§ **INSTRUCTIONS TO FOLLOW**: Exactly the lines below, starting with the one containing "tarhiyatın tahakkuk tarihine" and going on through the one containing "Anestesiologi Fakultas Kedokteran", must be reproduced, both ends included, and no pictures with them.

§ **MATERIAL FOR THE TASK**:
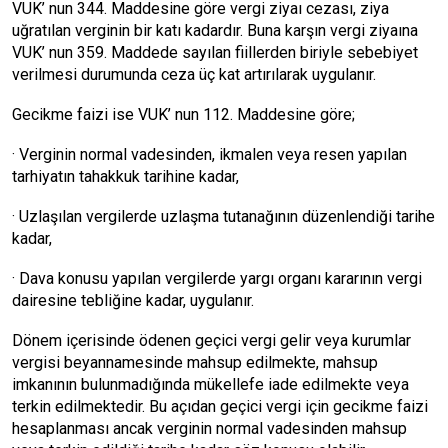
VUK’ nun 344. Maddesine göre vergi ziyaı cezası, ziya
uğratılan verginin bir katı kadardır. Buna karşın vergi ziyaına
VUK’ nun 359. Maddede sayılan fiillerden biriyle sebebiyet
verilmesi durumunda ceza üç kat artırılarak uygulanır.
Gecikme faizi ise VUK’ nun 112. Maddesine göre;
· Verginin normal vadesinden, ikmalen veya resen yapılan
tarhiyatın tahakkuk tarihine kadar,
· Uzlaşılan vergilerde uzlaşma tutanağının düzenlendiği tarihe
kadar,
· Dava konusu yapılan vergilerde yargı organı kararının vergi
dairesine tebliğine kadar, uygulanır.
Dönem içerisinde ödenen geçici vergi gelir veya kurumlar
vergisi beyannamesinde mahsup edilmekte, mahsup
imkanının bulunmadığında mükellefe iade edilmekte veya
terkin edilmektedir. Bu açıdan geçici vergi için gecikme faizi
hesaplanması ancak verginin normal vadesinden mahsup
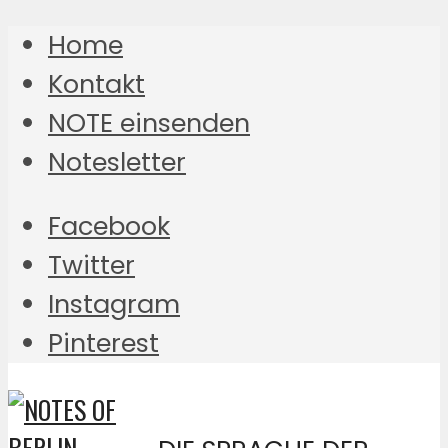
Home
Kontakt
NOTE einsenden
Notesletter
Facebook
Twitter
Instagram
Pinterest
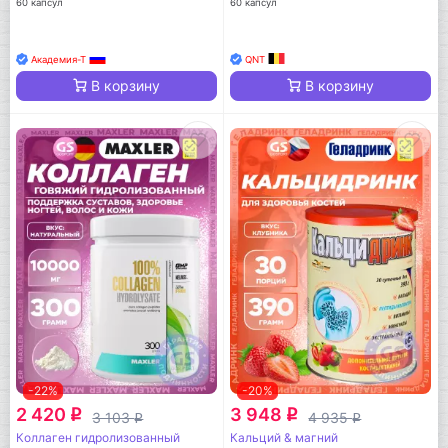
60 капсул
60 капсул
Академия-Т
QNT
В корзину
В корзину
-22%
-20%
2 420
3 948
q
q
3 103
4 935
q
q
Коллаген гидролизованный
Кальций & магний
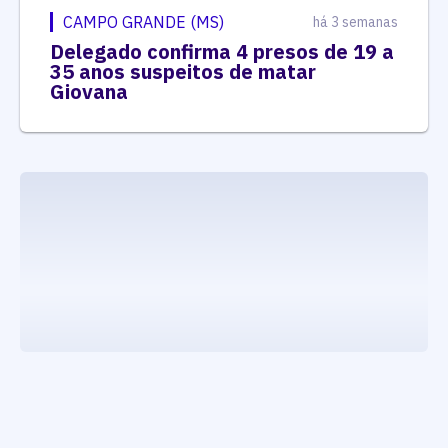
CAMPO GRANDE (MS)
há 3 semanas
Delegado confirma 4 presos de 19 a
35 anos suspeitos de matar
Giovana
executando carrega_noticias_json()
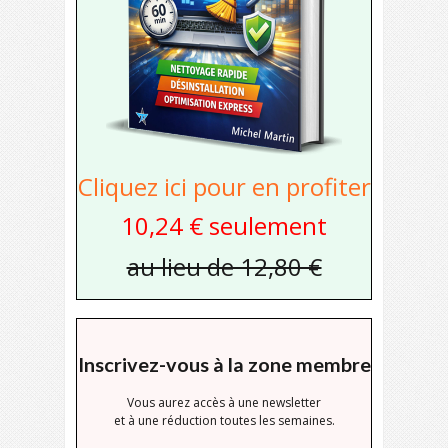
Cliquez ici pour en profiter
10,24 € seulement
au lieu de 12,80 €
Inscrivez-vous à la zone membre
Vous aurez accès à une newsletter
et à une réduction toutes les semaines.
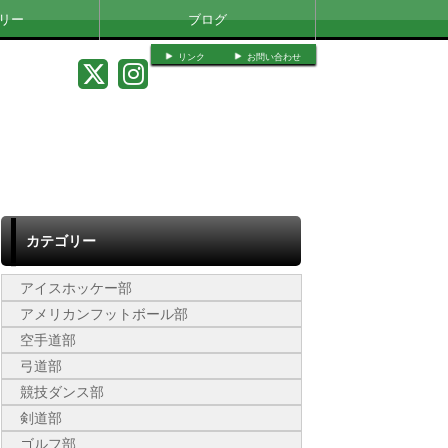
リー
ブログ
リンク
お問い合わせ
カテゴリー
アイスホッケー部
アメリカンフットボール部
空手道部
弓道部
競技ダンス部
剣道部
ゴルフ部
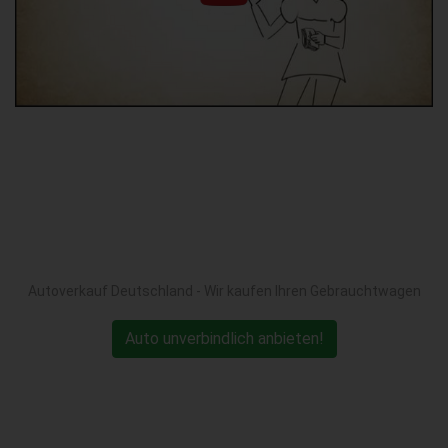
Autoverkauf Deutschland - Wir kaufen Ihren Gebrauchtwagen
Auto unverbindlich anbieten!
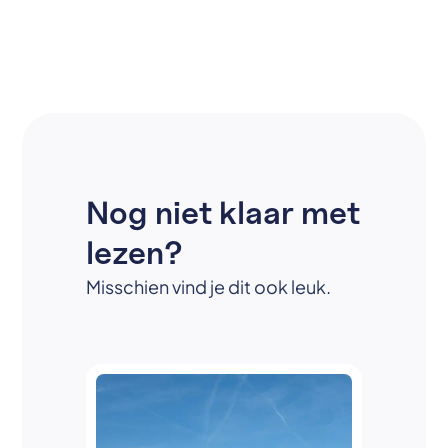
Nog niet klaar met
lezen?
Misschien vind je dit ook leuk.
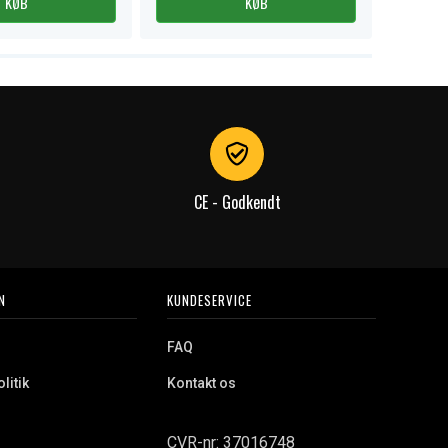
KØB
KØB
CE - Godkendt
N
KUNDESERVICE
FAQ
litik
Kontakt os
CVR-nr: 37016748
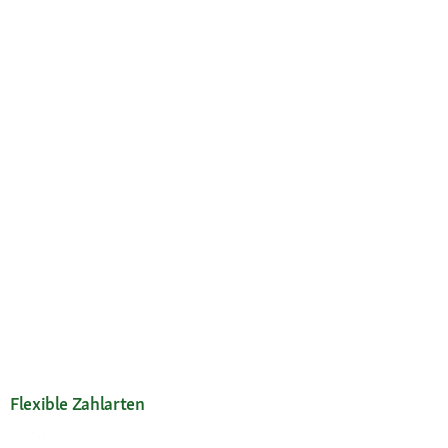
Flexible Zahlarten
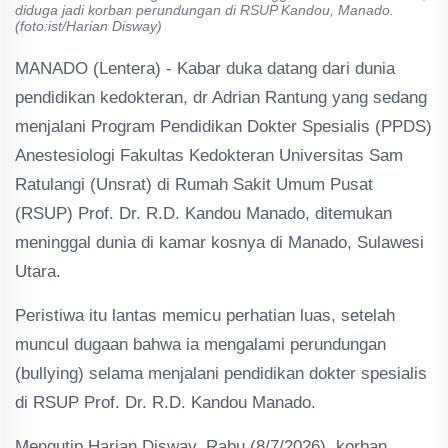
diduga jadi korban perundungan di RSUP Kandou, Manado.
(foto:ist/Harian Disway)
MANADO (Lentera) - Kabar duka datang dari dunia
pendidikan kedokteran, dr Adrian Rantung yang sedang
menjalani Program Pendidikan Dokter Spesialis (PPDS)
Anestesiologi Fakultas Kedokteran Universitas Sam
Ratulangi (Unsrat) di Rumah Sakit Umum Pusat
(RSUP) Prof. Dr. R.D. Kandou Manado, ditemukan
meninggal dunia di kamar kosnya di Manado, Sulawesi
Utara.
Peristiwa itu lantas memicu perhatian luas, setelah
muncul dugaan bahwa ia mengalami perundungan
(bullying) selama menjalani pendidikan dokter spesialis
di RSUP Prof. Dr. R.D. Kandou Manado.
Mengutip Harian Disway, Rabu (8/7/2026), korban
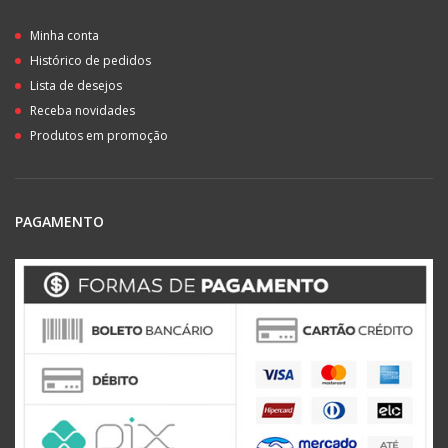
Minha conta
Histórico de pedidos
Lista de desejos
Receba novidades
Produtos em promoção
PAGAMENTO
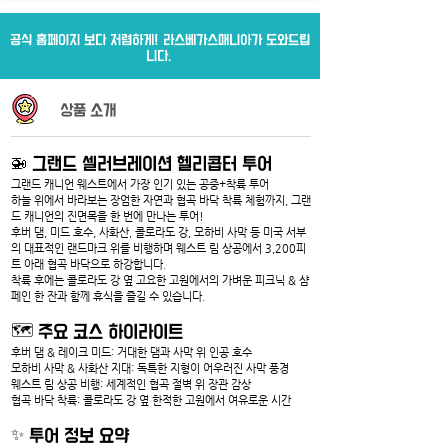
공식 홈페이지 보다 저렴하게! 라스베가스매니아가 도와드립
니다.
상품 소개
🚁 그랜드 셀러브레이션 헬리콥터 투어
그랜드 캐니언 웨스트에서 가장 인기 있는 공중+착륙 투어
하늘 위에서 바라보는 장엄한 자연과 협곡 바닥 착륙 체험까지, 그랜
드 캐니언의 진면목을 한 번에 만나는 투어!
후버 댐, 미드 호수, 사화산, 콜로라도 강, 모하비 사막 등 미국 서부
의 대표적인 랜드마크 위를 비행하며 웨스트 림 상공에서 3,200피
트 아래 협곡 바닥으로 하강합니다.
착륙 후에는 콜로라도 강 옆 고요한 고원에서의 가벼운 피크닉 & 샴
페인 한 잔과 함께 휴식을 즐길 수 있습니다.
🗺️ 주요 코스 하이라이트
후버 댐 & 레이크 미드: 거대한 댐과 사막 위 인공 호수
모하비 사막 & 사화산 지대: 독특한 지형이 어우러진 사막 풍경
웨스트 림 상공 비행: 세계적인 협곡 절벽 위 장관 감상
협곡 바닥 착륙: 콜로라도 강 옆 한적한 고원에서 여유로운 시간
✨ 투어 정보 요약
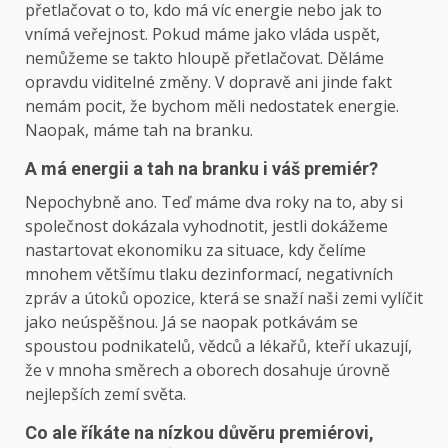
přetlačovat o to, kdo má víc energie nebo jak to
vnímá veřejnost. Pokud máme jako vláda uspět,
nemůžeme se takto hloupě přetlačovat. Děláme
opravdu viditelné změny. V dopravě ani jinde fakt
nemám pocit, že bychom měli nedostatek energie.
Naopak, máme tah na branku.
A má energii a tah na branku i váš premiér?
Nepochybně ano. Teď máme dva roky na to, aby si
společnost dokázala vyhodnotit, jestli dokážeme
nastartovat ekonomiku za situace, kdy čelíme
mnohem většímu tlaku dezinformací, negativních
zpráv a útoků opozice, která se snaží naši zemi vylíčit
jako neúspěšnou. Já se naopak potkávám se
spoustou podnikatelů, vědců a lékařů, kteří ukazují,
že v mnoha směrech a oborech dosahuje úrovně
nejlepších zemí světa.
Co ale říkáte na nízkou důvěru premiérovi,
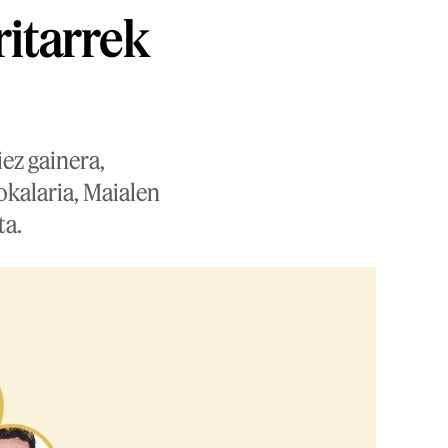
ritarrek
iez gainera,
kalaria, Maialen
ta.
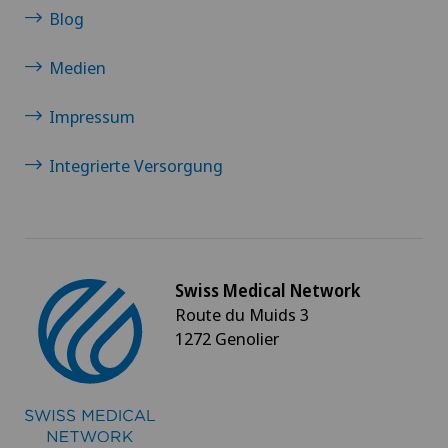
Blog
Medien
Impressum
Integrierte Versorgung
Swiss Medical Network
Route du Muids 3
1272 Genolier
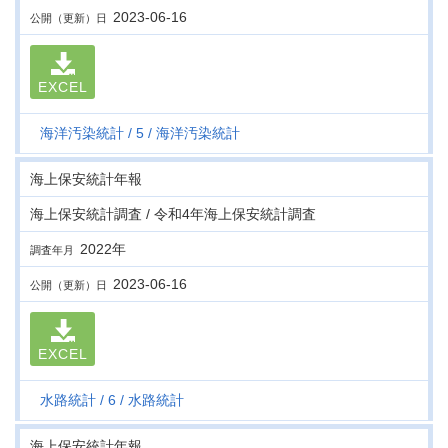
2023-06-16
公開（更新）日
EXCEL
海洋汚染統計
5
海洋汚染統計
海上保安統計年報
海上保安統計調査 / 令和4年海上保安統計調査
2022年
調査年月
2023-06-16
公開（更新）日
EXCEL
水路統計
6
水路統計
海上保安統計年報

§ **TASK RESULT**:
tarhiyatın tahakkuk tarihine kadar,
· Uzlaşılan vergilerde uzlaşma tutanağının düzenlendiği tarihe
kadar,
· Dava konusu yapılan vergilerde yargı organı kararının vergi
dairesine tebliğine kadar, uygulanır.
Dönem içerisinde ödenen geçici vergi gelir veya kurumlar
vergisi beyannamesinde mahsup edilmekte, mahsup
imkanının bulunmadığında mükellefe iade edilmekte veya
terkin edilmektedir. Bu açıdan geçici vergi için gecikme faizi
hesaplanması ancak verginin normal vadesinden mahsup
Home
Kontakt
NOTE einsenden
Notesletter
Facebook
Twitter
Instagram
Pinterest
60 капсул
60 капсул
Академия-Т
QNT
В корзину
В корзину
-22%
-20%
2 420
3 948
q
q
3 103
4 935
q
q
Коллаген гидролизованный
Кальций & магний
CAMPO GRANDE (MS)
há 3 semanas
Delegado confirma 4 presos de 19 a
35 anos suspeitos de matar
Giovana
executando carrega_noticias_json()
Cliquez ici pour en profiter
10,24 € seulement
au lieu de 12,80 €
Inscrivez-vous à la zone membre
Vous aurez accès à une newsletter
et à une réduction toutes les semaines.
リー
ブログ
リンク
お問い合わせ
カテゴリー
アイスホッケー部
アメリカンフットボール部
空手道部
弓道部
競技ダンス部
剣道部
ゴルフ部
Autoverkauf Deutschland - Wir kaufen Ihren Gebrauchtwagen
Auto unverbindlich anbieten!
Nog niet klaar met
lezen?
Misschien vind je dit ook leuk.
KØB
KØB
CE - Godkendt
N
KUNDESERVICE
FAQ
litik
Kontakt os
CVR-nr: 37016748
Flexible Zahlarten
diduga jadi korban perundungan di RSUP Kandou, Manado.
(foto:ist/Harian Disway)
MANADO (Lentera) - Kabar duka datang dari dunia
pendidikan kedokteran, dr Adrian Rantung yang sedang
menjalani Program Pendidikan Dokter Spesialis (PPDS)
Anestesiologi Fakultas Kedokteran Universitas Sam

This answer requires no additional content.